[To do] Update the lines below so that every "series names" becomes "series labels", keeping everything else the same.

Items from a dataset:
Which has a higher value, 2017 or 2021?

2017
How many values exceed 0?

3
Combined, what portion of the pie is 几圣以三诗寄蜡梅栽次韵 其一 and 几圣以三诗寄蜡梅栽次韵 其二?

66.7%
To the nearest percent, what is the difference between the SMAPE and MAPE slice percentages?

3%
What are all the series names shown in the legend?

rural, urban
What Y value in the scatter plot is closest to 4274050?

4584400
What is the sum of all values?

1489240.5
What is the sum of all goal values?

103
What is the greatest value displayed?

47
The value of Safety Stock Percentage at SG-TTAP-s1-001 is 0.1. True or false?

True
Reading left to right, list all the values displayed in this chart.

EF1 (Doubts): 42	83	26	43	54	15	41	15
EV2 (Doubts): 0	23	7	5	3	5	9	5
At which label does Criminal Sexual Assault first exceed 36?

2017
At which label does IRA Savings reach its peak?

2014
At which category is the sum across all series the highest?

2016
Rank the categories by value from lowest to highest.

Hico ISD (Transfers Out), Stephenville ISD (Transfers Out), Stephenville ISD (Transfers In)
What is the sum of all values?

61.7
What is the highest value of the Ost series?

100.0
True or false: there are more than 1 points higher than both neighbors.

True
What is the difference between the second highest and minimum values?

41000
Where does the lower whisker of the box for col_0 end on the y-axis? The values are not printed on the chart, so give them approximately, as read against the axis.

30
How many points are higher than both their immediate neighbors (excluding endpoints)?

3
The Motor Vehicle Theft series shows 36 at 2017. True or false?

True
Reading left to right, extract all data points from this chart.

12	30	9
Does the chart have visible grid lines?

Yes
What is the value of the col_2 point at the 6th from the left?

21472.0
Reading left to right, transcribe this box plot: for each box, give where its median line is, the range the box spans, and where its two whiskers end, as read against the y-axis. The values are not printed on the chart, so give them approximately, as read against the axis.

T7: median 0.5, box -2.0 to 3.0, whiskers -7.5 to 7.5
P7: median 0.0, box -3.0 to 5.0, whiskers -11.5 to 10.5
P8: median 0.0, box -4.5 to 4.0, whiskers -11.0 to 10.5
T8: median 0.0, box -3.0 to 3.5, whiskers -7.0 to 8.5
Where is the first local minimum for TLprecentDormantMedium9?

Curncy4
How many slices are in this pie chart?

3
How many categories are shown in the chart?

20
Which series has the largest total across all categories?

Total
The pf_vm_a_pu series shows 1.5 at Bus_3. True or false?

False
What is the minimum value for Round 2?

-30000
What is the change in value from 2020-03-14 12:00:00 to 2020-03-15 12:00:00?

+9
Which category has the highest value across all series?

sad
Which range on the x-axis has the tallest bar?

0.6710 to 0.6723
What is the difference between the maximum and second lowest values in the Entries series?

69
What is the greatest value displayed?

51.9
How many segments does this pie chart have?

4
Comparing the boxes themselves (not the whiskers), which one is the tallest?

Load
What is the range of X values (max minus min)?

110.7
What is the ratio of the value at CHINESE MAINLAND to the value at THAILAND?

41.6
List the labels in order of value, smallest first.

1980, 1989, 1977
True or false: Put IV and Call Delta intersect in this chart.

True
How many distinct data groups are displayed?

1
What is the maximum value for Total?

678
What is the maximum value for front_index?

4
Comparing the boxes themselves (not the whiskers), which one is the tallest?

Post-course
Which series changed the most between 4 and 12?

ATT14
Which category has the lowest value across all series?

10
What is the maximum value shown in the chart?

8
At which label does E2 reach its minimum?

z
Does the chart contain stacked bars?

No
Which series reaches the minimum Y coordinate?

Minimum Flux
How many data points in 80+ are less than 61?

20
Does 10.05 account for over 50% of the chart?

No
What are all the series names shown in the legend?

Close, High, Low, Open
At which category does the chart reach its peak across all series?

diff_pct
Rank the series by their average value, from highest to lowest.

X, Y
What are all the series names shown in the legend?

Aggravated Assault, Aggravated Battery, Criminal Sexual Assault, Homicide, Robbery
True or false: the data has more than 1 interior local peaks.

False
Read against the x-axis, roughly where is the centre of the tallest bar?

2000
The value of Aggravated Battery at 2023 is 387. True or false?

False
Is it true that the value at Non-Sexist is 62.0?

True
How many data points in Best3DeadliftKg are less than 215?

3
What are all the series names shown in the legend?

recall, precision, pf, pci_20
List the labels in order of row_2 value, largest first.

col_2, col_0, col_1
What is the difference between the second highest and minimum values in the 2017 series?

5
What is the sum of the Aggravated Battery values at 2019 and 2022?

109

[Response area]
Which has a higher value, 2017 or 2021?

2017
How many values exceed 0?

3
Combined, what portion of the pie is 几圣以三诗寄蜡梅栽次韵 其一 and 几圣以三诗寄蜡梅栽次韵 其二?

66.7%
To the nearest percent, what is the difference between the SMAPE and MAPE slice percentages?

3%
What are all the series labels shown in the legend?

rural, urban
What Y value in the scatter plot is closest to 4274050?

4584400
What is the sum of all values?

1489240.5
What is the sum of all goal values?

103
What is the greatest value displayed?

47
The value of Safety Stock Percentage at SG-TTAP-s1-001 is 0.1. True or false?

True
Reading left to right, list all the values displayed in this chart.

EF1 (Doubts): 42	83	26	43	54	15	41	15
EV2 (Doubts): 0	23	7	5	3	5	9	5
At which label does Criminal Sexual Assault first exceed 36?

2017
At which label does IRA Savings reach its peak?

2014
At which category is the sum across all series the highest?

2016
Rank the categories by value from lowest to highest.

Hico ISD (Transfers Out), Stephenville ISD (Transfers Out), Stephenville ISD (Transfers In)
What is the sum of all values?

61.7
What is the highest value of the Ost series?

100.0
True or false: there are more than 1 points higher than both neighbors.

True
What is the difference between the second highest and minimum values?

41000
Where does the lower whisker of the box for col_0 end on the y-axis? The values are not printed on the chart, so give them approximately, as read against the axis.

30
How many points are higher than both their immediate neighbors (excluding endpoints)?

3
The Motor Vehicle Theft series shows 36 at 2017. True or false?

True
Reading left to right, extract all data points from this chart.

12	30	9
Does the chart have visible grid lines?

Yes
What is the value of the col_2 point at the 6th from the left?

21472.0
Reading left to right, transcribe this box plot: for each box, give where its median line is, the range the box spans, and where its two whiskers end, as read against the y-axis. The values are not printed on the chart, so give them approximately, as read against the axis.

T7: median 0.5, box -2.0 to 3.0, whiskers -7.5 to 7.5
P7: median 0.0, box -3.0 to 5.0, whiskers -11.5 to 10.5
P8: median 0.0, box -4.5 to 4.0, whiskers -11.0 to 10.5
T8: median 0.0, box -3.0 to 3.5, whiskers -7.0 to 8.5
Where is the first local minimum for TLprecentDormantMedium9?

Curncy4
How many slices are in this pie chart?

3
How many categories are shown in the chart?

20
Which series has the largest total across all categories?

Total
The pf_vm_a_pu series shows 1.5 at Bus_3. True or false?

False
What is the minimum value for Round 2?

-30000
What is the change in value from 2020-03-14 12:00:00 to 2020-03-15 12:00:00?

+9
Which category has the highest value across all series?

sad
Which range on the x-axis has the tallest bar?

0.6710 to 0.6723
What is the difference between the maximum and second lowest values in the Entries series?

69
What is the greatest value displayed?

51.9
How many segments does this pie chart have?

4
Comparing the boxes themselves (not the whiskers), which one is the tallest?

Load
What is the range of X values (max minus min)?

110.7
What is the ratio of the value at CHINESE MAINLAND to the value at THAILAND?

41.6
List the labels in order of value, smallest first.

1980, 1989, 1977
True or false: Put IV and Call Delta intersect in this chart.

True
How many distinct data groups are displayed?

1
What is the maximum value for Total?

678
What is the maximum value for front_index?

4
Comparing the boxes themselves (not the whiskers), which one is the tallest?

Post-course
Which series changed the most between 4 and 12?

ATT14
Which category has the lowest value across all series?

10
What is the maximum value shown in the chart?

8
At which label does E2 reach its minimum?

z
Does the chart contain stacked bars?

No
Which series reaches the minimum Y coordinate?

Minimum Flux
How many data points in 80+ are less than 61?

20
Does 10.05 account for over 50% of the chart?

No
What are all the series labels shown in the legend?

Close, High, Low, Open
At which category does the chart reach its peak across all series?

diff_pct
Rank the series by their average value, from highest to lowest.

X, Y
What are all the series labels shown in the legend?

Aggravated Assault, Aggravated Battery, Criminal Sexual Assault, Homicide, Robbery
True or false: the data has more than 1 interior local peaks.

False
Read against the x-axis, roughly where is the centre of the tallest bar?

2000
The value of Aggravated Battery at 2023 is 387. True or false?

False
Is it true that the value at Non-Sexist is 62.0?

True
How many data points in Best3DeadliftKg are less than 215?

3
What are all the series labels shown in the legend?

recall, precision, pf, pci_20
List the labels in order of row_2 value, largest first.

col_2, col_0, col_1
What is the difference between the second highest and minimum values in the 2017 series?

5
What is the sum of the Aggravated Battery values at 2019 and 2022?

109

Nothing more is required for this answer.